Boston-Albany "East-West Rail" Corridor Service
*UPDATE Aug 2022
State lawmakers passed a $275 million bond authorization for the project that goes with a $50 million bond authorization passed in 2020 and federal money included in the 2021 bipartisan infrastructure bill. The authorization comes with a new commission that will host a series of public hearings over the next nine months and come up with a more detailed implementation plan.
*UPDATE July 2022
After a two-year study by the Berkshire Flyer Steering Committee, a pilot was set to begin in summer 2020. But, legal questions and the beginning of the pandemic delayed its start. A sudden deal between Amtrak and CSX Corp. — which owns tracks on the Berkshire Flyer line — put the pilot program back on track for this summer and the following summer season.
*UPDATE May 2022
Gov. Charlie Baker and U.S. Rep. Richard Neal called Tuesday for a Western Massachusetts passenger rail authority that would apply for federal funds and evenly administer expanded east-west commuter rail. “This is an agreement on a path forward here,” Baker said. Amtrak, which has been vocal about its plans to expand in the Northeast, would run the trains, Baker said in a news conference with Neal at Springfield Union Station.
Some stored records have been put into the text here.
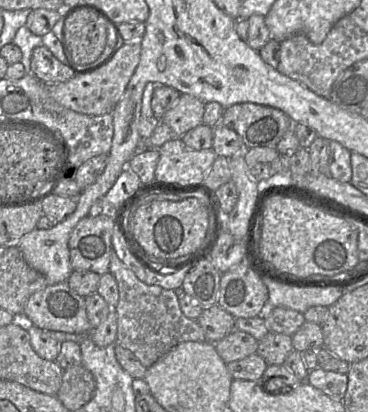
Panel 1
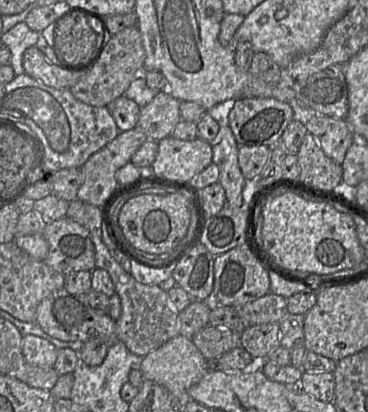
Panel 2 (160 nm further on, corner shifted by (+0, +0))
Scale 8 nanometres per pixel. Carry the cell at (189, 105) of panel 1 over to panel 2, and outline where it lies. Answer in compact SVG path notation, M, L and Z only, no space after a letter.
M163 90L149 104L140 108L137 126L144 131L148 140L160 141L170 136L181 121L180 103L168 90Z

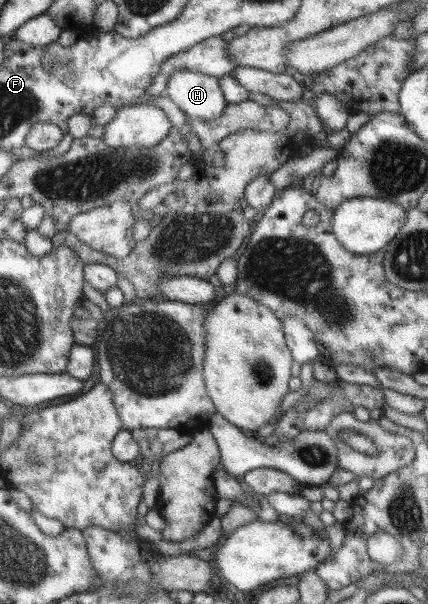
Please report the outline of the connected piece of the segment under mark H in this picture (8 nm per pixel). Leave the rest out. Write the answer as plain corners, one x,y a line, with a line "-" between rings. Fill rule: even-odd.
173,70
164,94
188,117
218,118
227,103
216,77
191,70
Boston Mayor Michelle Wu declared her enthusiastic support for high-speed rail that would connect the state’s capital with Western Massachusetts, saying combining housing and job opportunities from the two regions opens possibilities for everyone in the state. Wu visited Western Massachusetts on Sunday where she was named Democrat of the Year by the Longmeadow Democratic Town Committee. During her speech, she talked about the east-west rail proposal, climate change and other topics.
Original Text from 2020
Imagine being able to take the train to Boston as conveniently as you can now go to New York City on Amtrak. Well, it could happen if New York State were to partner with Massachusetts on its ongoing efforts to connect the western half of the Bay State by rail to Boston and New York City. In 2020 MassDOT will release the final version of its East-West Passenger Rail Study. The study is examining the feasibility, costs, and benefits of a corridor service, while also engaging with stakeholders.
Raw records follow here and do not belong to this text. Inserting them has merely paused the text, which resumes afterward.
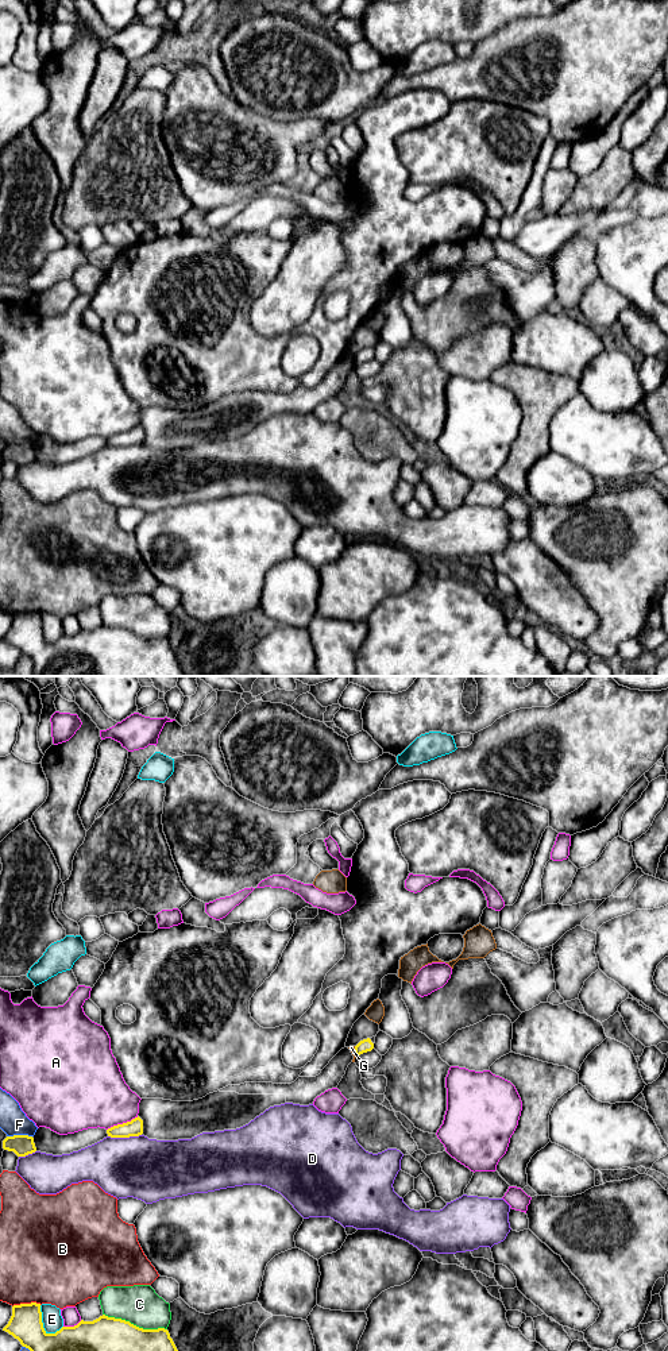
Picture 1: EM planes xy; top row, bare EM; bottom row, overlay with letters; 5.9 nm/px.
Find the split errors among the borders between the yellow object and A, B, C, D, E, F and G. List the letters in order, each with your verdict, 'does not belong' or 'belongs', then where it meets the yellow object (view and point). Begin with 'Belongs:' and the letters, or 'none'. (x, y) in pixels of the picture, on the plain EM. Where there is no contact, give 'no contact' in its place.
Belongs: none
A: does not belong; meets yellow in xy at (123, 432)
B: does not belong; meets yellow in xy at (26, 613)
C: does not belong; meets yellow in xy at (135, 635)
D: does not belong; meets yellow in xy at (124, 446)
E: does not belong; meets yellow in xy at (42, 632)
F: does not belong; meets yellow in xy at (19, 444)
G: does not belong; meets yellow in xy at (355, 359)

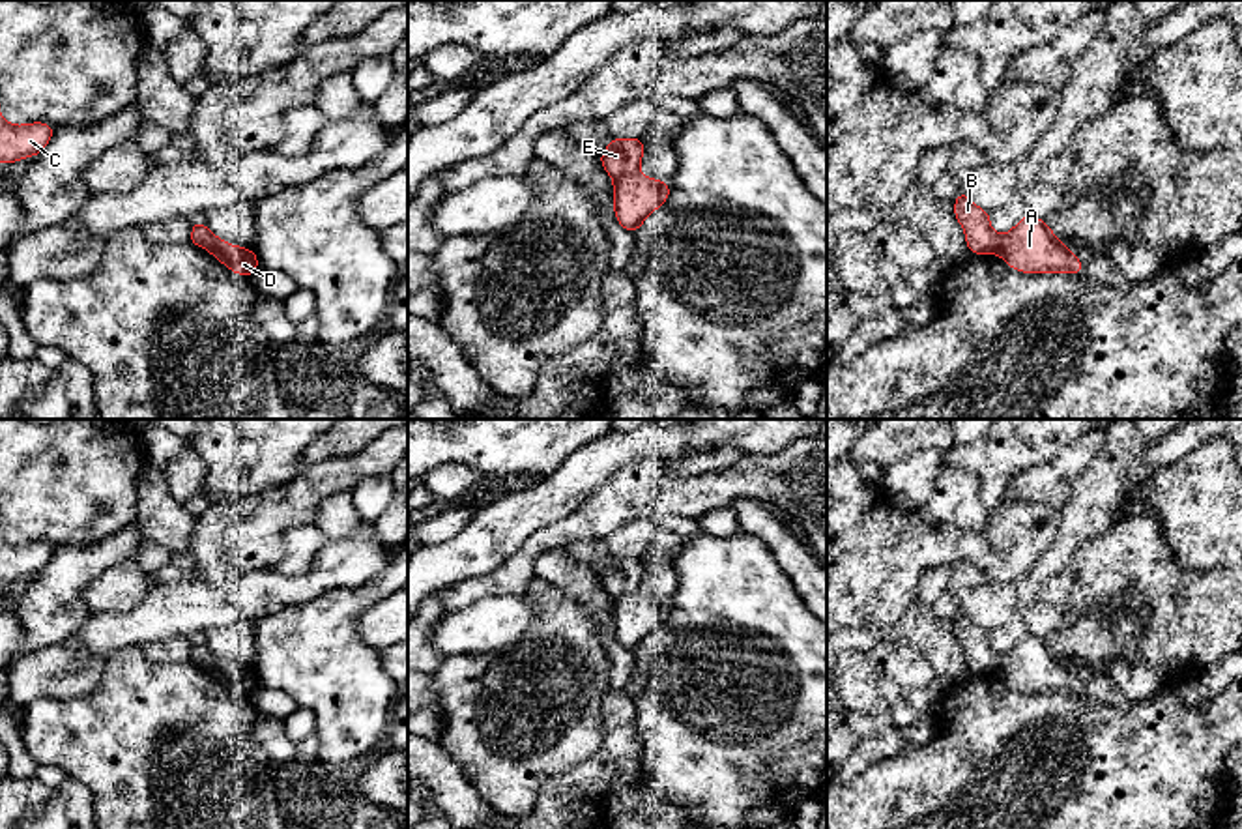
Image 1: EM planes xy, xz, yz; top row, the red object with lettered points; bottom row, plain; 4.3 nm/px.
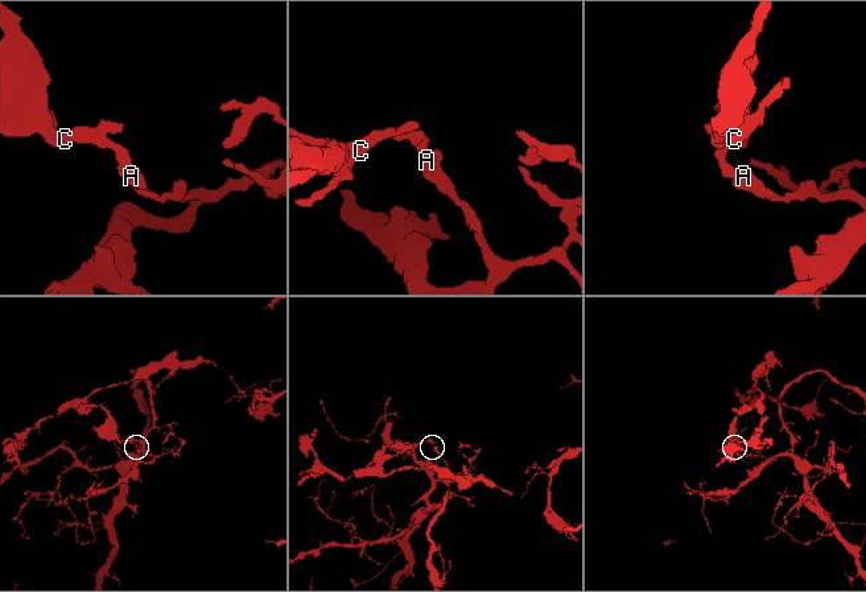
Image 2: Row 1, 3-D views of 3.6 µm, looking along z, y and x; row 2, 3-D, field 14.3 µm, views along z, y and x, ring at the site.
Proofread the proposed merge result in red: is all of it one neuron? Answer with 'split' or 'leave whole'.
split

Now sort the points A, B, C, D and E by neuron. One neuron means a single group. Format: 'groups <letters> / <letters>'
groups A D / B C E

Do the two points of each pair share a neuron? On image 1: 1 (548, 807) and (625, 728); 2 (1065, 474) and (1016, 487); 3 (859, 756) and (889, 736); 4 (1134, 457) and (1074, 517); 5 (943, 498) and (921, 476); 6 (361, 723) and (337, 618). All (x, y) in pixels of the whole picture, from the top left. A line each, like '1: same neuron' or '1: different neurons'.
1: same neuron
2: same neuron
3: same neuron
4: same neuron
5: different neurons
6: same neuron

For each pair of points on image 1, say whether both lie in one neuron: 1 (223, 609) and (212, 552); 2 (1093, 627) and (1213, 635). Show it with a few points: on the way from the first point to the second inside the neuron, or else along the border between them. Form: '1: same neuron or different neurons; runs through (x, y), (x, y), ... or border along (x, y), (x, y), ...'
1: different neurons; border along (259, 567), (221, 581), (204, 579)
2: different neurons; border along (1145, 607), (1136, 650), (1112, 665)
The study does not consider service through to the Capital District, and this is unwise. Albany is the logical terminal for a future East-West rail service to the Berkshires. Albany-Rensselaer is Amtrak's ninth-busiest station, serving a metro region of over a million people. Including it would considerably boost ridership and revenue compared to a train terminating at Pittsfield. At Rensselaer there is also an existing Amtrak crew base, maintenance facility, and currently an operating food service commissary.
There are a few issues that will need to be examined about the feasibility of using the existing CSX Berkshire Subdivision (former Boston & Albany Railroad) for passenger service. The railway was completed in 1841 and has steep grades and many curves that limit speeds to 50, 40, and even 35-mph in some sections as it crosses the Berkshires and the rolling hills east of the Connecticut River Valley. At 200 miles the railroad is 30 miles longer than the I-90. Today’s sole Amtrak train, the Boston-Albany-Chicago long-distance Lake Shore Limited, takes 5-hr 10-min to make the run — compared to 4 hours for Greyhound and 3 hours driving on the I-90 Mass Turnpike.
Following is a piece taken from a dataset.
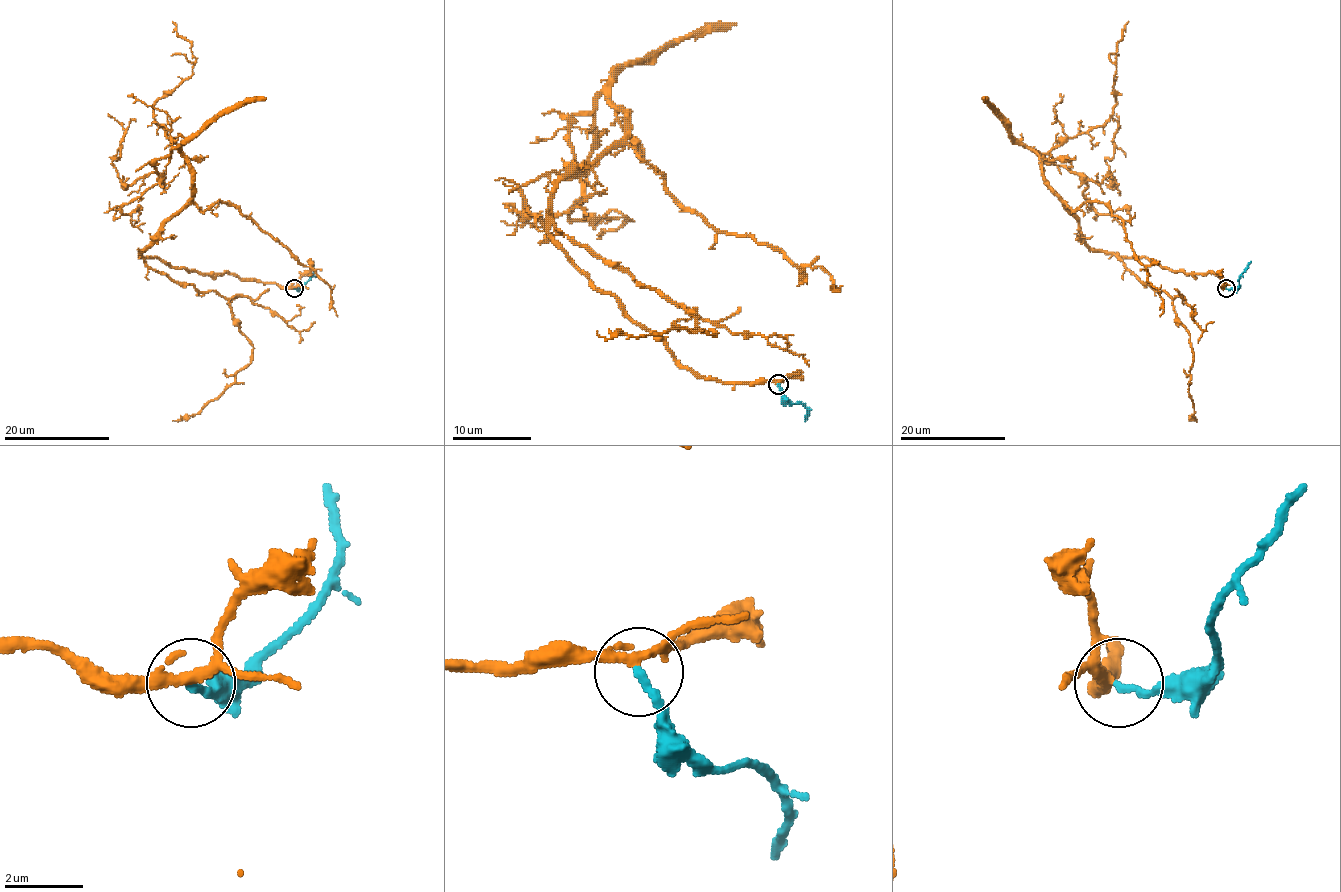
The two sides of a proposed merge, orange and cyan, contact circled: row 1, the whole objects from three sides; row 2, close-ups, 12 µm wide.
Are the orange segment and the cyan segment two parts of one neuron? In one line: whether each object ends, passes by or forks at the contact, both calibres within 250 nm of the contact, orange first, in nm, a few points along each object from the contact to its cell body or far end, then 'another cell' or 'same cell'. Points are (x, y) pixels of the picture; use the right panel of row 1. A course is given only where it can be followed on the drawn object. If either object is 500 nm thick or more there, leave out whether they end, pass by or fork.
orange forks | cyan ends | 200/200 nm | orange via (1226, 287), (1212, 273), (1094, 250), (1044, 178), (1031, 148), (1100, 183), (1110, 173), (1112, 185), (1116, 113) | cyan via (1226, 287), (1235, 289), (1239, 285), (1239, 277), (1251, 261) | same cell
Yet despite these handicaps of physical infrastructure in the 1950s the New York Central’s “Beeliner” passenger service utilizing self-propelled Budd Rail Diesel Cars made the run in 4-hrs 15-mins, while making nine intermediate stops. That works out to an average speed of 47-mph compared to the Lake Shore Limited’s 39-mph average speed today. The first Beeliner train from Boston left South Station at 7:15am and arrived in Albany at 11:30am.
A CT Rail Amtrak train waiting to depart at Springfield Union Station during the evening of February 13th 2020
One big advantage the New York Central had compared to now was that the railroad was then entirely doubled-tracked — although the Beeliners were also considerably faster than the New York Central’s then existing long-distance overnight locomotive-hauled trains. Trains like the Boston-Chicago New England States were longer and heavier than the lightweight and high-horsepower Budd RDCs that gave them good grade climbing abilities and fast accelerations. They also didn’t carry luggage, mail, or express that mandated lengthy station stops for loading and unloading of baggage cars on the other passenger trains.
For Massachusetts, the benefits of extending the proposed East-West Rail service to Albany would greatly outweigh the costs. By bringing in considerably more additional riders and revenue it would make rail service to the Berkshires more financially viable — while also expanding travel options for both local residents and out-of-town visitors. New York State should step up to aid our neighboring state in a public enterprise that would mutually benefit the citizens and businesses of both our great states. Link to MassDot East-West Passenger Rail Study website.
A 1950s print as from the Budd Company featuring the New York Central's Boston-Albany Beeliner service.